We’re not told in today’s first reading how the lame beggar felt the next morning, when he woke up and realised that he no longer had a job. Perhaps he’d learned skills before he was lame that he could now turn to? We can trust that, filled with the Spirit as they were, John and Peter gave the lame man what he needed.
I think, though, that those of us who are not saints need to be careful about the charity we give and the charities we support. It’s far too easy to make judgements about what people need, and insist that they take it. The best aid stories I’ve heard have involved the Western aid agencies setting aside their preconception and working with the communities they try to help to find out what the communities perceive their needs to be.
My beloved and I won $78 dollars on the Lotto last week, which led us to talk about what we’d do with the current big prize (which is several million). We agreed we’d like to see it used effectively at a local community level – some in our family, some in New Zealand, and some overseas. We’d like to have more money to give to one of the causes we care passionately about – such as freedom for slaves, education for girls and women, access to clean water and to safe housing, protection from violence.
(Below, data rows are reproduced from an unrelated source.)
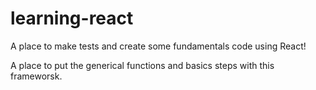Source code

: # learning-react
A place to make tests and create some fundamentals code using React!

A place to put the generical functions and basics steps with this frameworsk.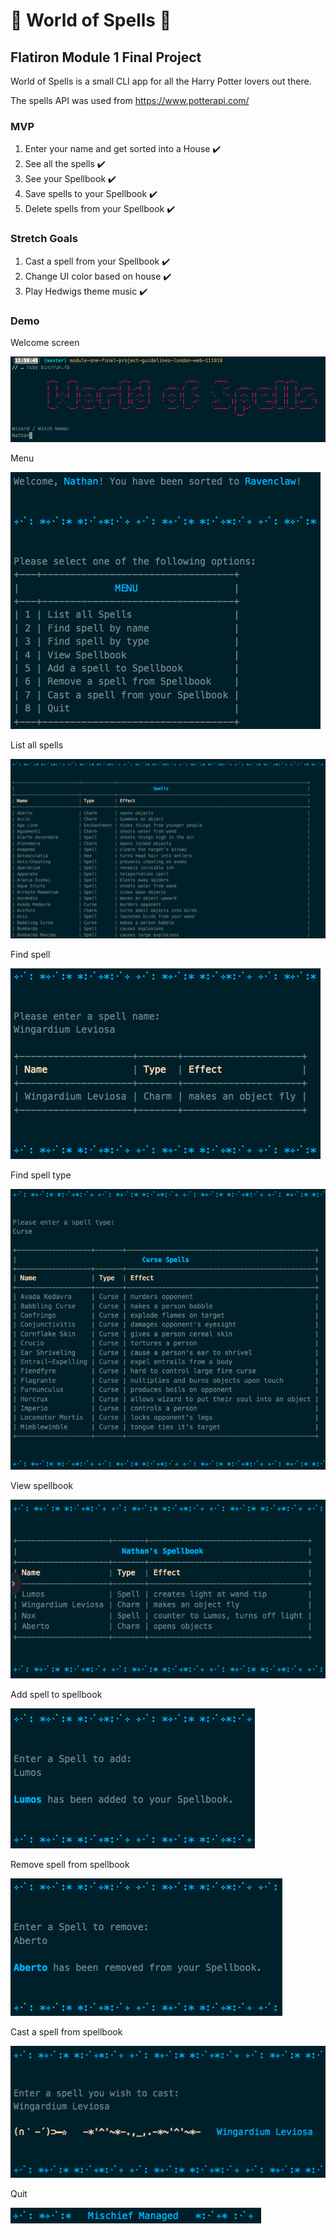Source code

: # 🔮 World of Spells 🔮

## Flatiron Module 1 Final Project
World of Spells is a small CLI app for all the Harry Potter lovers out there.

The spells API was used from https://www.potterapi.com/

### MVP

1. Enter your name and get sorted into a House ✔️
2. See all the spells ✔️
3. See your Spellbook ✔️
4. Save spells to your Spellbook ✔️
5. Delete spells from your Spellbook ✔️

### Stretch Goals

1. Cast a spell from your Spellbook ✔️
2. Change UI color based on house ✔️
3. Play Hedwigs theme music ✔️

### Demo

Welcome screen

![](screenshots/title.png)

Menu

![](screenshots/menu.png)

List all spells

![](screenshots/spells.png)

Find spell

![](screenshots/find.png)

Find spell type

![](screenshots/type.png)

View spellbook

![](screenshots/spellbook.png)

Add spell to spellbook

![](screenshots/add.png)

Remove spell from spellbook

![](screenshots/remove.png)

Cast a spell from spellbook

![](screenshots/cast.png)

Quit

![](screenshots/quit.png)
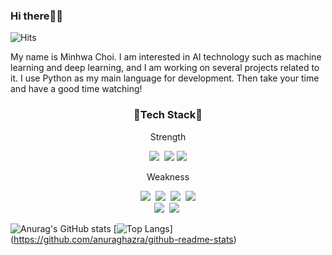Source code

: ### Hi there🖐🏻
![Hits](https://img.shields.io/github/followers/alsghk05?label=Follow)

My name is Minhwa Choi. I am interested in AI technology such as machine learning and deep learning, and I am working on several projects related to it. I use Python as my main language for development. Then take your time and have a good time watching!


<h3 align="center">💜Tech Stack💜</h3>
<p align="center"> Strength </p>
<p align="center">
  <img src="https://img.shields.io/badge/Python-3766AB?style=flat-square&logo=Python&logoColor=white"/></a>&nbsp 
  <img src="https://img.shields.io/badge/NumPy-013243?style=square&logo=NumPy&logoColor=white"/>
  <img src="https://img.shields.io/badge/pandas-150458?style=square&logo=Pandas&logoColor=white"/>
  <br>
<p align="center"> Weakness </p>
<p align="center">
  <img src="https://img.shields.io/badge/HTML5-1572B6?style=flat-square&logo=css3&logoColor=white"/></a>&nbsp 
  <img src="https://img.shields.io/badge/CSS3-1572B6?style=flat-square&logo=css3&logoColor=white"/></a>&nbsp 
  <img src="https://img.shields.io/badge/Javascript-ffb13b?style=flat-square&logo=javascript&logoColor=white"/></a>&nbsp 
  <img src="https://img.shields.io/badge/C-A8B9CC?style=square&logo=C&logoColor=white"/><br/>
  <img src="https://img.shields.io/badge/Mysql-E6B91E?style=flat-square&logo=MySql&logoColor=white"/></a>&nbsp 
  <img src="https://img.shields.io/badge/aws-333664?style=flat-square&logo=amazon-aws&logoColor=white"/></a>&nbsp 
</p>

![Anurag's GitHub stats](https://github-readme-stats.vercel.app/api?username=alsghk05&show_icons=true&theme=radical)
[![Top Langs](https://github-readme-stats.vercel.app/api/top-langs/?username=alsghk05)]
(https://github.com/anuraghazra/github-readme-stats)

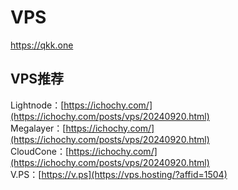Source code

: # VPS
https://qkk.one

## VPS推荐  
Lightnode：[https://ichochy.com/](https://ichochy.com/posts/vps/20240920.html)   
Megalayer：[https://ichochy.com/](https://ichochy.com/posts/vps/20240920.html)   
CloudCone：[https://ichochy.com/](https://ichochy.com/posts/vps/20240920.html)    
V.PS：[https://v.ps](https://vps.hosting/?affid=1504)  
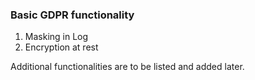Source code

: ### Basic GDPR functionality
1. Masking in Log
2. Encryption at rest

Additional functionalities are to be listed and added later.
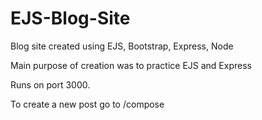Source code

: # EJS-Blog-Site
Blog site created using EJS, Bootstrap, Express, Node

Main purpose of creation was to practice EJS and Express

Runs on port 3000.

To create a new post go to /compose
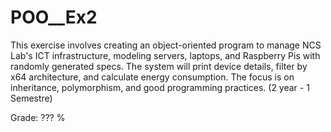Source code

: # POO__Ex2

This exercise involves creating an object-oriented program to manage NCS Lab's ICT infrastructure, modeling servers, laptops, and Raspberry Pis with randomly generated specs. The system will print device details, filter by x64 architecture, and calculate energy consumption. The focus is on inheritance, polymorphism, and good programming practices.
(2 year - 1 Semestre)

Grade: ??? %
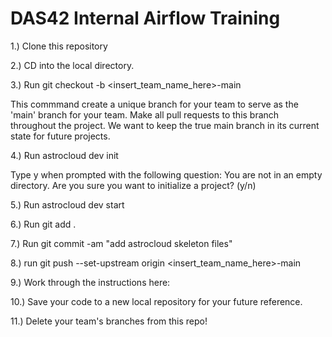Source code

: # DAS42 Internal Airflow Training

1.) Clone this repository

2.) CD into the local directory. 

3.) Run git checkout -b <insert_team_name_here>-main 

This commmand create a unique branch for your team to serve as the 'main' branch for your team. Make all pull requests to this branch throughout the project. We want to keep the true main branch in its current state for future projects. 

4.) Run astrocloud dev init

Type y when prompted with the following question: You are not in an empty directory. Are you sure you want to initialize a project? (y/n)

5.) Run astrocloud dev start

6.) Run git add .

7.) Run git commit -am "add astrocloud skeleton files"

8.) run git push --set-upstream origin <insert_team_name_here>-main

9.) Work through the instructions here: 

10.) Save your code to a new local repository for your future reference. 

11.) Delete your team's branches from this repo!
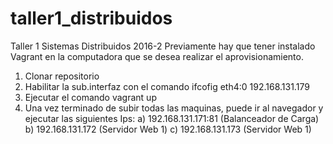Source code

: # taller1_distribuidos
Taller 1 Sistemas Distribuidos 2016-2
Previamente hay que tener instalado Vagrant en la computadora que se desea realizar el aprovisionamiento.
1. Clonar repositorio 
2. Habilitar la sub.interfaz con el comando ifcofig eth4:0 192.168.131.179
3. Ejecutar el comando vagrant up
4. Una vez terminado de subir todas las maquinas, puede ir al navegador y ejecutar las siguientes Ips:
  a) 192.168.131.171:81 (Balanceador de Carga)
  b) 192.168.131.172 (Servidor Web 1)
  c) 192.168.131.173 (Servidor Web 1)
 
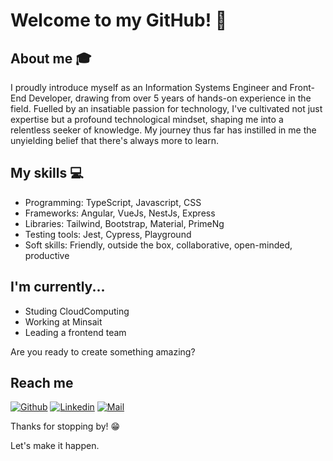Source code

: # Welcome to my GitHub! 👋
<!--
<div align="center">
	<img src="https://raw.githubusercontent.com/Sarthakbh321/sarthakbh321/master/intro.gif">
</div>
-->

## About me :mortar_board:
<!-- I am a passionate Information Systems Engineer and Front End Developer with over 4 years of experience. This passion has helped me develop a very good technological mindset, and given me the curiosity to learn more. I firmly believe that **no amount of knowledge is enough knowledge**. -->
I proudly introduce myself as an Information Systems Engineer and Front-End Developer, drawing from over 5 years of hands-on experience in the field. Fuelled by an insatiable passion for technology, I've cultivated not just expertise but a profound technological mindset, shaping me into a relentless seeker of knowledge. My journey thus far has instilled in me the unyielding belief that there's always more to learn.



## My skills :computer:
- Programming: TypeScript, Javascript, CSS
- Frameworks: Angular, VueJs, NestJs, Express
- Libraries: Tailwind, Bootstrap, Material, PrimeNg 
- Testing tools: Jest, Cypress, Playground
- Soft skills: Friendly, outside the box, collaborative, open-minded, productive

## I'm currently...
- Studing CloudComputing
- Working at Minsait
- Leading a frontend team

Are you ready to create something amazing? 

## Reach me 
[![Github](https://img.shields.io/github/followers/mdigliodo?label=Follow&style=social)](https://mateodigliodo.com)
[![Linkedin](https://img.shields.io/badge/-Mateo%20Digliodo-blue?style=flat-square&logo=linkedin&logoColor=white&link=https://www.linkedin.com/in/mateodigliodo/)](https://www.linkedin.com/in/mateodigliodo/)
[![Mail](https://img.shields.io/badge/-Mateo%20Digliodo-gray?style=flat-square&logo=gmail&logoColor=red&link=https://www.linkedin.com/in/mateodigliodo/)](mailto:mdigliodo@gmail.com)


Thanks for stopping by! 😁

Let's make it happen.
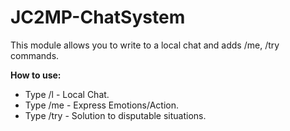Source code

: # JC2MP-ChatSystem

This module allows you to write to a local chat and adds /me, /try commands.

**How to use:**
* Type /l <text> - Local Chat.
* Type /me <text> - Express Emotions/Action.
* Type /try <text> - Solution to disputable situations.
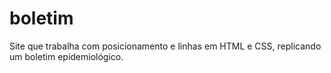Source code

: # boletim
Site que trabalha com posicionamento e linhas em HTML e CSS, replicando um boletim epidemiológico.
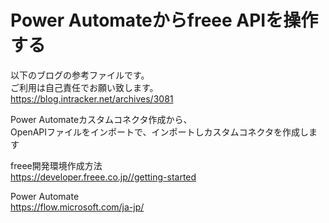 # Power Automateからfreee APIを操作する

以下のブログの参考ファイルです。  
ご利用は自己責任でお願い致します。  
https://blog.intracker.net/archives/3081  
  
Power Automateカスタムコネクタ作成から、  
OpenAPIファイルをインポートで、インポートしカスタムコネクタを作成します  
  
freee開発環境作成方法  
https://developer.freee.co.jp//getting-started  
  
Power Automate  
https://flow.microsoft.com/ja-jp/  
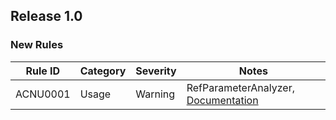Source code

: ## Release 1.0

### New Rules

Rule ID  | Category | Severity | Notes
---------|----------|----------|--------------------
ACNU0001 |  Usage   |  Warning | RefParameterAnalyzer, [Documentation](RefParameterAnalyzer)
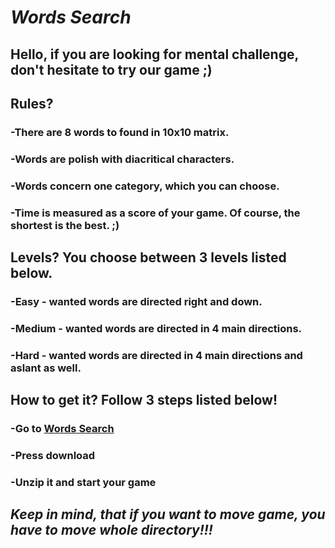 # **_Words Search_**

## Hello, if you are looking for mental challenge, don't hesitate to try our game ;) 

## **Rules?**
### -There are 8 words to found in 10x10 matrix.
### -Words are polish with diacritical characters.
### -Words concern one category, which you can choose.
### -Time is measured as a score of your game. Of course, the shortest is the best. ;) 

## Levels? You choose between 3 levels listed below.
### -Easy - wanted words are directed right and down.
### -Medium - wanted words are directed in 4 main directions.
### -Hard - wanted words are directed in 4 main directions and aslant as well.

## How to get it? Follow 3 steps listed below!
### -Go to [Words Search](https://github.com/chudy1997/Words_Search/blob/master/jarsrc.zip)
### -Press download
### -Unzip it and start your game

## _Keep in mind, that if you want to move game, you have to move whole directory!!!_
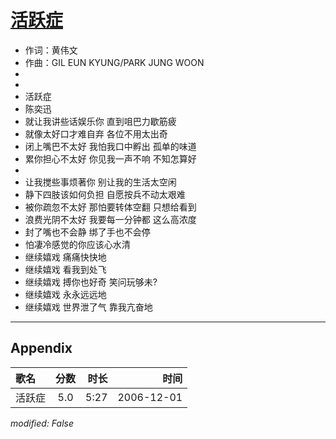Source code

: # [活跃症](https://music.163.com/song?id=65687)

* 作词：黄伟文
* 作曲：GIL EUN KYUNG/PARK JUNG WOON
*
*
* 活跃症
* 陈奕迅
* 就让我讲些话娱乐你 直到咀巴力歇筋疲
* 就像太好口才难自弃 各位不用太出奇
* 闭上嘴巴不太好 我怕我口中孵出 孤单的味道
* 累你担心不太好 你见我一声不响 不知怎算好
* 
* 让我搅些事烦著你 别让我的生活太空闲
* 静下四肢该如何负担 自愿按兵不动太艰难
* 被你疏忽不太好 那怕要转体空翻 只想给看到
* 浪费光阴不太好 我要每一分钟都 这么高浓度
* 封了嘴也不会静 绑了手也不会停
* 怕凄冷感觉的你应该心水清
* 继续嬉戏 痛痛快快地
* 继续嬉戏 看我到处飞
* 继续嬉戏 搏你也好奇 笑问玩够未?
* 继续嬉戏 永永远远地
* 继续嬉戏 世界泄了气 靠我亢奋地


---

## Appendix

|歌名|分数|时长|时间|
|:---|:---:|---:|---:|
|活跃症|5.0|5:27|2006-12-01

*modified: False*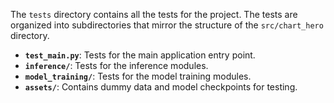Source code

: The `tests` directory contains all the tests for the project. The tests are organized into subdirectories that mirror the structure of the `src/chart_hero` directory.

- **`test_main.py`**: Tests for the main application entry point.
- **`inference/`**: Tests for the inference modules.
- **`model_training/`**: Tests for the model training modules.
- **`assets/`**: Contains dummy data and model checkpoints for testing.
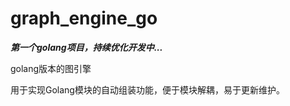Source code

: # graph_engine_go

***第一个golang项目，持续优化开发中...***

golang版本的图引擎

用于实现Golang模块的自动组装功能，便于模块解耦，易于更新维护。



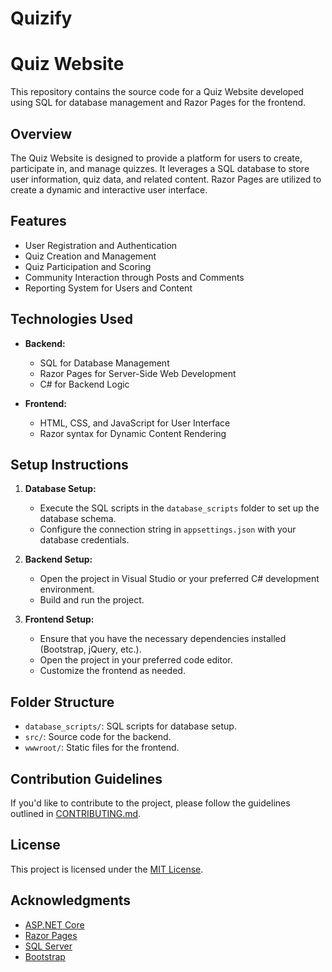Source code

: # Quizify
# Quiz Website

This repository contains the source code for a Quiz Website developed using SQL for database management and Razor Pages for the frontend.

## Overview

The Quiz Website is designed to provide a platform for users to create, participate in, and manage quizzes. It leverages a SQL database to store user information, quiz data, and related content. Razor Pages are utilized to create a dynamic and interactive user interface.

## Features

- User Registration and Authentication
- Quiz Creation and Management
- Quiz Participation and Scoring
- Community Interaction through Posts and Comments
- Reporting System for Users and Content

## Technologies Used

- **Backend:**
  - SQL for Database Management
  - Razor Pages for Server-Side Web Development
  - C# for Backend Logic

- **Frontend:**
  - HTML, CSS, and JavaScript for User Interface
  - Razor syntax for Dynamic Content Rendering

## Setup Instructions

1. **Database Setup:**
   - Execute the SQL scripts in the `database_scripts` folder to set up the database schema.
   - Configure the connection string in `appsettings.json` with your database credentials.

2. **Backend Setup:**
   - Open the project in Visual Studio or your preferred C# development environment.
   - Build and run the project.

3. **Frontend Setup:**
   - Ensure that you have the necessary dependencies installed (Bootstrap, jQuery, etc.).
   - Open the project in your preferred code editor.
   - Customize the frontend as needed.

## Folder Structure

- `database_scripts/`: SQL scripts for database setup.
- `src/`: Source code for the backend.
- `wwwroot/`: Static files for the frontend.

## Contribution Guidelines

If you'd like to contribute to the project, please follow the guidelines outlined in [CONTRIBUTING.md](CONTRIBUTING.md).

## License

This project is licensed under the [MIT License](LICENSE).

## Acknowledgments

- [ASP.NET Core](https://docs.microsoft.com/en-us/aspnet/core/)
- [Razor Pages](https://docs.microsoft.com/en-us/aspnet/core/razor-pages/)
- [SQL Server](https://www.microsoft.com/en-us/sql-server/)
- [Bootstrap](https://getbootstrap.com/)

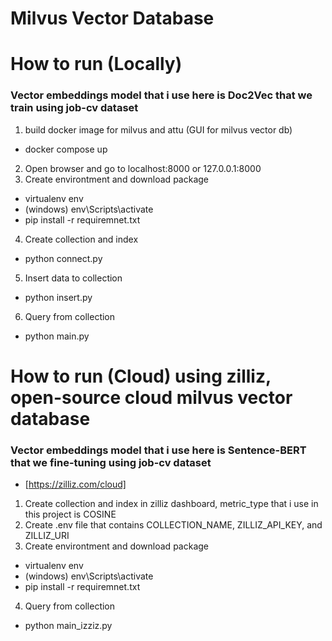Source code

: # Milvus Vector Database

# How to run (Locally)
### Vector embeddings model that i use here is Doc2Vec that we train using job-cv dataset
1. build docker image for milvus and attu (GUI for milvus vector db)
- docker compose up
2. Open browser and go to localhost:8000 or 127.0.0.1:8000
3. Create environtment and download package
- virtualenv env
- (windows) env\Scripts\activate
- pip install -r requiremnet.txt
4. Create collection and index
- python connect.py
5. Insert data to collection
- python insert.py
6. Query from collection
- python main.py

# How to run (Cloud) using zilliz, open-source cloud milvus vector database 
### Vector embeddings model that i use here is Sentence-BERT that we fine-tuning using job-cv dataset
- [https://zilliz.com/cloud]
1. Create collection and index in zilliz dashboard, metric_type that i use in this project is COSINE 
2. Create .env file that contains COLLECTION_NAME, ZILLIZ_API_KEY, and ZILLIZ_URI
3. Create environtment and download package
- virtualenv env
- (windows) env\Scripts\activate
- pip install -r requiremnet.txt
4. Query from collection
- python main_izziz.py
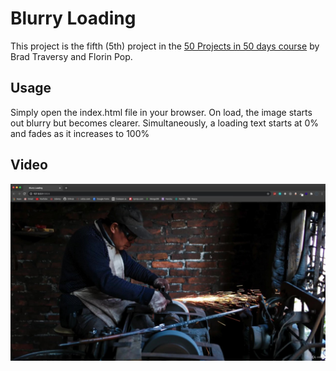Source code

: # Blurry Loading

This project is the fifth (5th) project in the [50 Projects in 50 days course](https://www.udemy.com/course/50-projects-50-days/) by Brad Traversy and Florin Pop.

## Usage

Simply open the index.html file in your browser.
On load, the image starts out blurry but becomes clearer. Simultaneously, a loading text starts at 0% and fades as it increases to 100%

## Video

[![Blurry Video](blurry_loading.jpg)](blurry_loading.mp4)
But we wouldn’t want to just hand over money without being sure that the actions were grassroots actions – local initiatives arising from local needs supported by local effort and structured in a way that local people can become independent of external help.
To me, that’s love in action. Helping people to rise up and walk.
If he was a resourceful beggar he could get a new job pretending to be lame*.
He’d probably be quite convincing at that, having learned the skills, etc..
Very likely eligible for some sort of re-training grant, as well.